* _EXTRACTED ENTRIES_

::::::

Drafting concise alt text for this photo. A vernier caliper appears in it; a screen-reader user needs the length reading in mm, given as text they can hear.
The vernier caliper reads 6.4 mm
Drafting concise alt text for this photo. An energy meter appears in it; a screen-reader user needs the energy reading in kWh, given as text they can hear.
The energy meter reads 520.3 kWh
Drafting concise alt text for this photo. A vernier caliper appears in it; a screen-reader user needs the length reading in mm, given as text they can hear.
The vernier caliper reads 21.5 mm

::::::

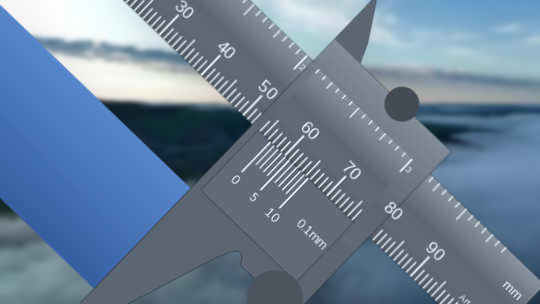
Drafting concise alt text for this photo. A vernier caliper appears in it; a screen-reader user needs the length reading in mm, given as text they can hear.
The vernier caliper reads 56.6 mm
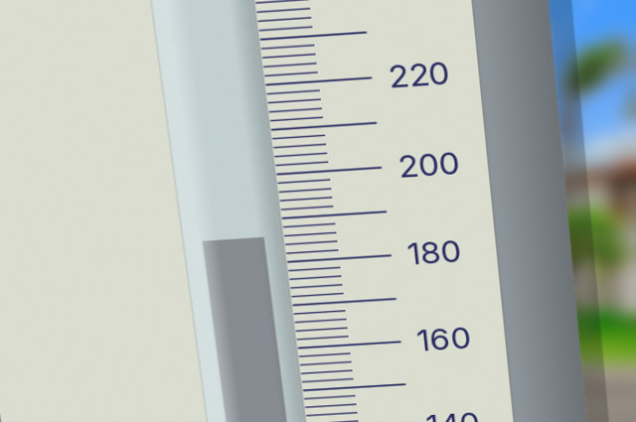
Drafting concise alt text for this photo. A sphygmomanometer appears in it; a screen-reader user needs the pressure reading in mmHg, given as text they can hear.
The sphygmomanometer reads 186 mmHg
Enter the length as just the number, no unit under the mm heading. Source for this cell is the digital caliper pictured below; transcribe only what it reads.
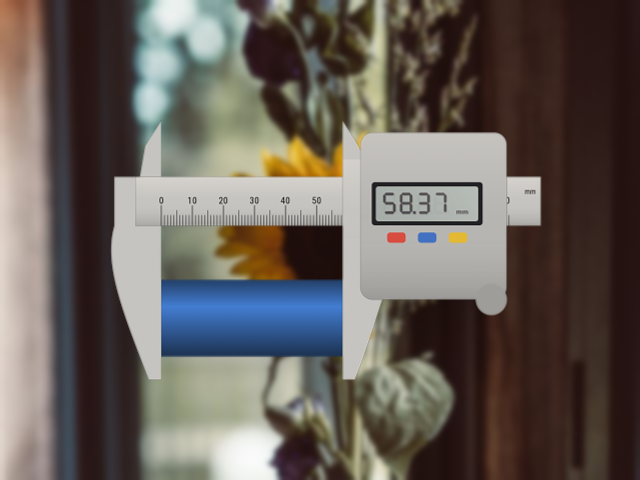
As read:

::::::

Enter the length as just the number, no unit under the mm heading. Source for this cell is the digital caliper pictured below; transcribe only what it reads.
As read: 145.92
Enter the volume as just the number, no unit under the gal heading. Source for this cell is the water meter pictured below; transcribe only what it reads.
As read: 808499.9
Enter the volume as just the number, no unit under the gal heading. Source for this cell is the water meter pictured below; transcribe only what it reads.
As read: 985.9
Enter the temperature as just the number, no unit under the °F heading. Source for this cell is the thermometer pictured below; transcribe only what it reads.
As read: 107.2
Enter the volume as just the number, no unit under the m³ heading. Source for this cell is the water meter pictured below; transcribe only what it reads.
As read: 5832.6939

::::::

Find every line in the items above that contains the string "mmHg", and copy each of those lines in full.

Drafting concise alt text for this photo. A sphygmomanometer appears in it; a screen-reader user needs the pressure reading in mmHg, given as text they can hear.
The sphygmomanometer reads 186 mmHg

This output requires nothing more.